When would you use this?

  • When you need to encrypt a piece of sensitive text before sending it through chat, forms, or documents.
  • When you want to verify in the browser that a password can correctly decrypt an existing AES ciphertext.
  • When you are testing integrations and need to compare AES-CBC and AES-GCM behavior on the same input.

How should I choose between AES-CBC and AES-GCM?

Use AES-GCM when you want both confidentiality and tamper detection. Use AES-CBC only when you need compatibility with an existing system that already depends on CBC.

Why does the encrypted output change every time even with the same text and password?

That is expected.
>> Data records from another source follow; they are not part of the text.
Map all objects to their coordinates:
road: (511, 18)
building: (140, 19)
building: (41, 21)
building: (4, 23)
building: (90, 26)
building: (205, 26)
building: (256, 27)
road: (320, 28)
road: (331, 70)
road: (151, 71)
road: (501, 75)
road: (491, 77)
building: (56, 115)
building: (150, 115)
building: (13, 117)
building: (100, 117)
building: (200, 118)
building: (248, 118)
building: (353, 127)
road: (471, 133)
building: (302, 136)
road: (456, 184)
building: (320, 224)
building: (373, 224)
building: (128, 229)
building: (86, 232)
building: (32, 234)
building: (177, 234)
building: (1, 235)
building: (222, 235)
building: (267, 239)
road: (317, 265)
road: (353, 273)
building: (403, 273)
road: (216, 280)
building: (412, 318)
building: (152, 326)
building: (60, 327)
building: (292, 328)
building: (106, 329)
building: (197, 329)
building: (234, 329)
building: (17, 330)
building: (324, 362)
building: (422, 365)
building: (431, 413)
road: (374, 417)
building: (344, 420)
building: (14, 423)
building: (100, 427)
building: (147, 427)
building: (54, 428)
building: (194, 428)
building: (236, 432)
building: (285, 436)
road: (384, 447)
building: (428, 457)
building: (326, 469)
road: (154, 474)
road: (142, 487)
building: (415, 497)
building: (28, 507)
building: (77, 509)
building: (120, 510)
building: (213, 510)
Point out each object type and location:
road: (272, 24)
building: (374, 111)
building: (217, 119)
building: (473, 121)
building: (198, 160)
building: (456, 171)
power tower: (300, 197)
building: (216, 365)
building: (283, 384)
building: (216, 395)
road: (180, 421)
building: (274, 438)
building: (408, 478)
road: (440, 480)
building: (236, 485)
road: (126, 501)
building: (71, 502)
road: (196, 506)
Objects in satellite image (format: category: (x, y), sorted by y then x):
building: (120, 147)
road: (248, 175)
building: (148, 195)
The tool generates a fresh salt and IV on every run, so the same plaintext does not produce the same ciphertext repeatedly.

What usually causes decryption to fail?

The most common causes are a different password, the wrong algorithm mode, or incomplete Base64 ciphertext. Check those three items first.

Does this tool send my plaintext or password to the server?

No. Encryption, decryption, and key derivation all happen locally in your browser through the Web Crypto API.

Can I send this Base64 ciphertext to a backend or another system?

Yes, but the other side must use the same algorithm, the same key derivation method, and the same data layout for salt, IV, and ciphertext. Matching the password alone is not enough.